This guide includes information on installing a new String Nut.
The information can also be used to check the String Nut you have on now,
and correct any problems you may currently have with it.
The first thing you need to do is select the appropriate Nut for your guitar.
This means selecting the shape, width and thickness that is closest to that of your guitar’s
Nut blanks are available in a variety of materials, shapes, and sizes.
To get the correct size and shape for your guitar, consult the manufacturer of your guitar.
You'll see the measurements, and often 'made for round' or 'made for flat' Nut Slot.
Some Nuts also come pre-slotted. This means the string spacing is already done for you
but some final filing will more than likely be necessary.
I recommend buying at least 2 new Nuts.If you mess one up, you'll have the other to fall back on.
Nut files made specifically for guitar can be expensive, but make the job easier.
Just make sure the file you're using has a ROUND bottom.
This is very important, especially for wound strings.
If you have to replace the Nut, it’s either damaged or the slots are badly worn & giving you
the dreaded “Fret-Buzz”.
In my case; the corner of the Nut was broken off where it holds the G string in place.
If I played an “open” G, the string just bounced out of the damaged Nut.
However I still had just over half of the slot left for the G, so this string sat at the correct height.
As I didn’t have any previous Fret-Buzz problems, I measured all my dimensions before
I discarded the damaged Nut.
Using a standard 6 inch ruler, I measured the distances between each string,
then using Feeler Gauges I measured the gap between each string & the first fret to determine how
deep to file the slots in the new Nut.
Before doing any of the work it would be a wise idea to first wrap the area around the nut
& the fretboard with MASKING tape to protect the guitar from scratches, dents, etc.
Keep the tape in place until you're completely finished with every part of this.
Use masking tape because it doesn't leave behind a sticky residue like other kinds of tape.
1) See if you can make the Nut budge and come out using just the force of your fingers.
2) Carefully place a screwdriver at one side of the Nut and tap the end of the screwdriver with a mallet or hammer.
Be careful that you don't let the screwdriver slip and scratch your guitar.
The main thing is that you don't damage the Nut Slot itself.
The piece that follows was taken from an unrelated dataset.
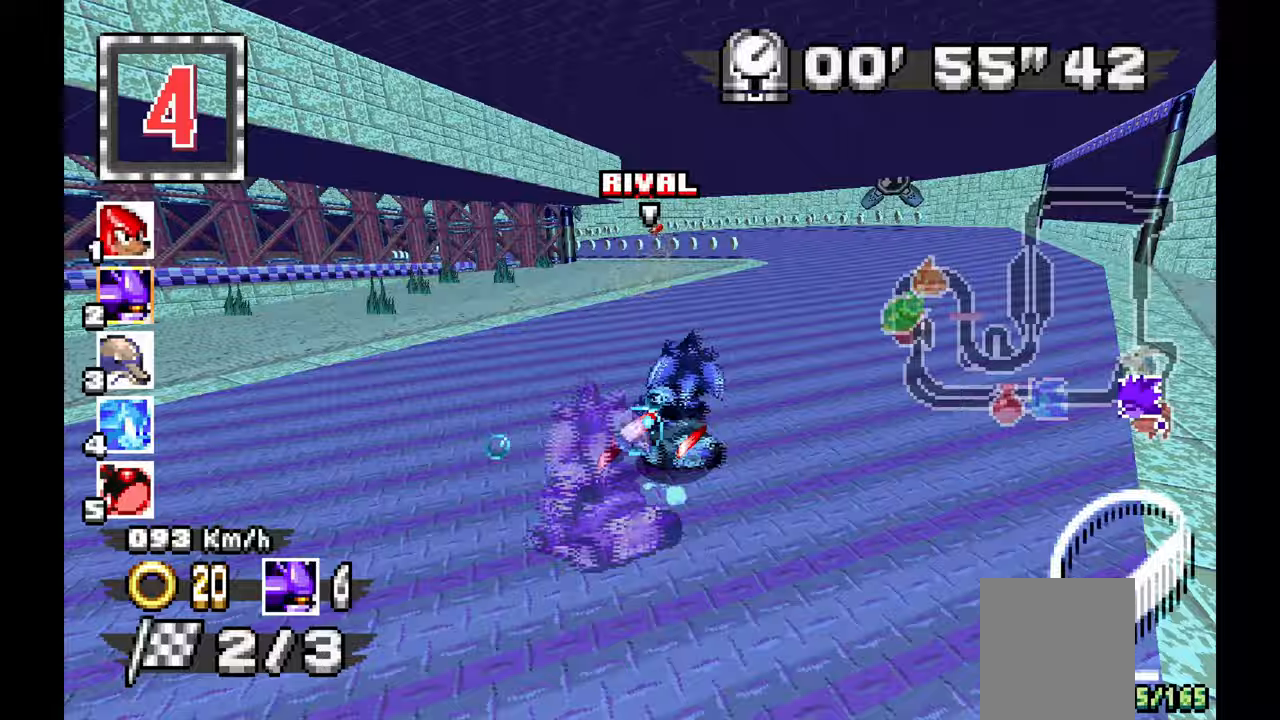
{"dt_ms": 1000, "buttons": ["A"], "left_stick": "up-left", "events": [[67, "left_stick", "left"], [500, "A", "up"], [667, "A", "down"], [900, "A", "up"], [950, "A", "down"], [950, "left_stick", "up-left"]]}
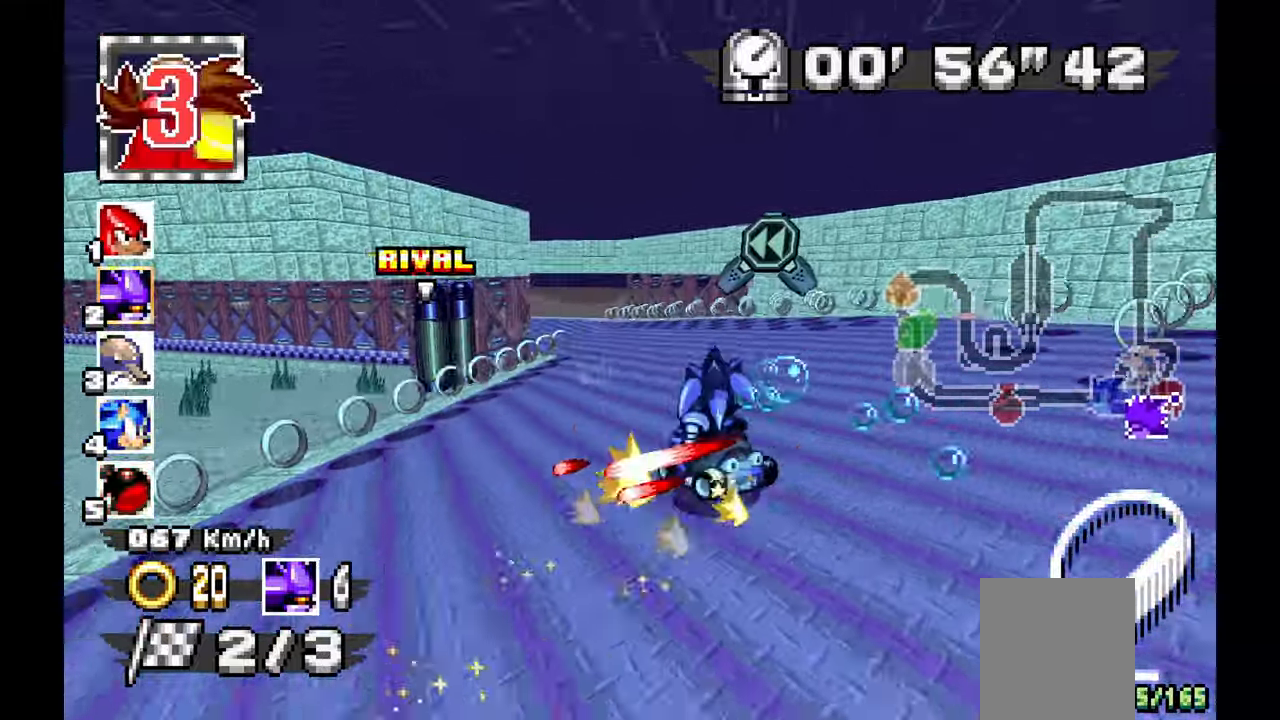
{"dt_ms": 500, "buttons": ["A"], "left_stick": "left", "events": [[133, "left_stick", "left"]]}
If you scratch or damage the old Nut
it's not a big deal because you're discarding it anyway.
After the old Nut has been removed be sure to clean the Nut Slot.
If necessary, lightly use some sandpaper to make sure the slot is smooth and doesn't have any left over glue in it.
Try and place the new Nut into the Nut Slot on your guitar.
You want it to fit snugly into the Slot. If it won’t go into the Slot you will need to do some initial sanding.
Take a piece of sandpaper ( 240 grit) and tape it down to something (table, desk, etc).
Once you've done this, lay the Nut on the sandpaper and rub it back and forth to sand it.
Check again to see if the Nut fits. If it does no fit, repeat sanding until it does.
Make sure you don't sand too much off.
Take your time. Check and re-check until you get it just right.
If the Nut also looks too wide for the Slot it's okay to go ahead and sand down the sides.
Just use the same sanding procedure mentioned above.
Go ahead and put the Nut into the Nut Slot now.
The reason for putting the Nut in its Slot now is to mark out the string spacing.
With the Nut in place, put on the low (E) and high (G) strings of the guitar.
Place each string so they are not too close to the edge of the fretboard.
Once you've got your strings where you want them, mark the spots with a pencil.
(pen or marker will show up on the finished nut material.)
At this point, it's easier to take the Nut off the guitar to measure for the other slots.
With the Nut off, take a ruler and measure the distance between the two Slots just marked.
Once this measurement is obtained, divide it by 3 to get the spacing between the remainder of the slots.
Mark the remaining Nut Slots by beginning at either the (E) or (G) Slot already marked.
If you choose the (E) for instance, measure from that mark and then mark the next Nut Slot.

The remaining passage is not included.